▸ **EXERCISE OBJECTIVE**
Only one stretch of the data below should be repeated: the lines from the line containing "en donnant déjà" through the line containing "प्रदेश अध्यक्ष मंगनीलाल", inclusive, exactly as they are.

▸ **INPUT FOR THIS TASK**
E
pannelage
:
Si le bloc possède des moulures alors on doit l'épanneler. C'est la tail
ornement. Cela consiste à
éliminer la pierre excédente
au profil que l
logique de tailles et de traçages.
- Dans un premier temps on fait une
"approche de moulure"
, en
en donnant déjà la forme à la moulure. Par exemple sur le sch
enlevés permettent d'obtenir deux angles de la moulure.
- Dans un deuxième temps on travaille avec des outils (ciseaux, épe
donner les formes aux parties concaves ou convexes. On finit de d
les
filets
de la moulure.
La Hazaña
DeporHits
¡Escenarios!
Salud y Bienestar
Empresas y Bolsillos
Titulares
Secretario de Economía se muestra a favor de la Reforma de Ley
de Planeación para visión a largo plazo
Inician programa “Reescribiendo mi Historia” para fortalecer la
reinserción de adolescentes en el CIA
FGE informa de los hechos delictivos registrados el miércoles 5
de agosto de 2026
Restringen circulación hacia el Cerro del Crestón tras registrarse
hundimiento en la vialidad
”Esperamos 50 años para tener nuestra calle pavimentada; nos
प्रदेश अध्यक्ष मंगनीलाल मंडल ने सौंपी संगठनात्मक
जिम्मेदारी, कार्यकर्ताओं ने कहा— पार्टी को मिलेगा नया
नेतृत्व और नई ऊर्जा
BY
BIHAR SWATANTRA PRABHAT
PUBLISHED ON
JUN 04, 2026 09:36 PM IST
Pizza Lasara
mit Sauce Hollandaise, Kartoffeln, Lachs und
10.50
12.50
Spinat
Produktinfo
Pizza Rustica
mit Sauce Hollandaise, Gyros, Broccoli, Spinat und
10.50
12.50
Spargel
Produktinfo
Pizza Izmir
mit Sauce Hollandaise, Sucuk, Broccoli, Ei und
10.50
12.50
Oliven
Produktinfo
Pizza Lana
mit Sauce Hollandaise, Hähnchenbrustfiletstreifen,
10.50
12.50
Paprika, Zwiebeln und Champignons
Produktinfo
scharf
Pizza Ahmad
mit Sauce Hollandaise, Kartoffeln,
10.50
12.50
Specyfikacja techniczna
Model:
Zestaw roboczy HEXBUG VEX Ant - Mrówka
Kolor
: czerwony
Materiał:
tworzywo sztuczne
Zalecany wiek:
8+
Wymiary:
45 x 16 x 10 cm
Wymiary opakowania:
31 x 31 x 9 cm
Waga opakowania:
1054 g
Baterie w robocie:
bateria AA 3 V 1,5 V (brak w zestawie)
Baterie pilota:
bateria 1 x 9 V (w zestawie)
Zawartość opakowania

...

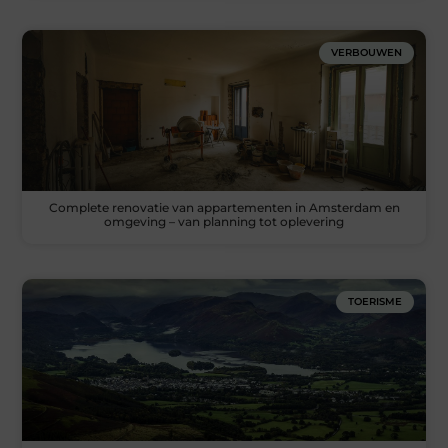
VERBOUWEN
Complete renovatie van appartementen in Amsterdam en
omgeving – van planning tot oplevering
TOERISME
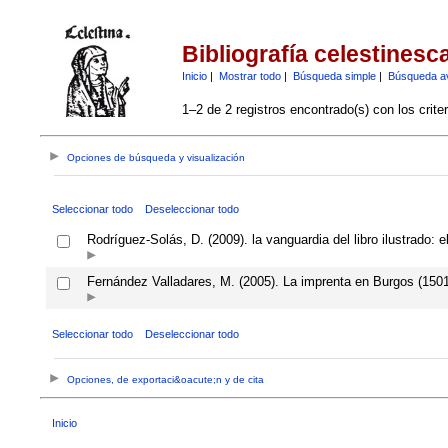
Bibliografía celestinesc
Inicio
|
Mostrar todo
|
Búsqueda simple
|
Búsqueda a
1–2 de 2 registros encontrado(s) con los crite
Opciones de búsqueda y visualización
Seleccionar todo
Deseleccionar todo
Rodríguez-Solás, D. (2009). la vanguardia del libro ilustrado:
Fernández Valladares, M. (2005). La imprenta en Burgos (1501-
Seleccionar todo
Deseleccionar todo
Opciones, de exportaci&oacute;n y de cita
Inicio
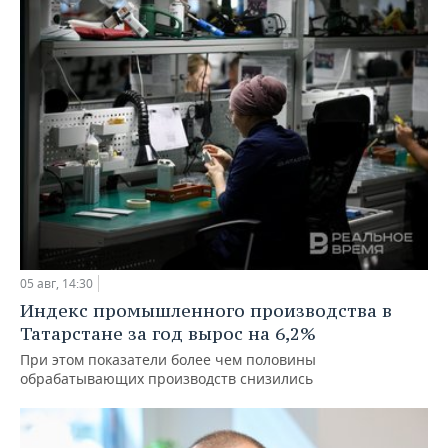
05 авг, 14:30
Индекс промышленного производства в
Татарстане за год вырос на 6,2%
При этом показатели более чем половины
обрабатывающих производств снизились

▸ **ANSWER TO THIS TASK**
en donnant déjà la forme à la moulure. Par exemple sur le sch
enlevés permettent d'obtenir deux angles de la moulure.
- Dans un deuxième temps on travaille avec des outils (ciseaux, épe
donner les formes aux parties concaves ou convexes. On finit de d
les
filets
de la moulure.
La Hazaña
DeporHits
¡Escenarios!
Salud y Bienestar
Empresas y Bolsillos
Titulares
Secretario de Economía se muestra a favor de la Reforma de Ley
de Planeación para visión a largo plazo
Inician programa “Reescribiendo mi Historia” para fortalecer la
reinserción de adolescentes en el CIA
FGE informa de los hechos delictivos registrados el miércoles 5
de agosto de 2026
Restringen circulación hacia el Cerro del Crestón tras registrarse
hundimiento en la vialidad
”Esperamos 50 años para tener nuestra calle pavimentada; nos
प्रदेश अध्यक्ष मंगनीलाल मंडल ने सौंपी संगठनात्मक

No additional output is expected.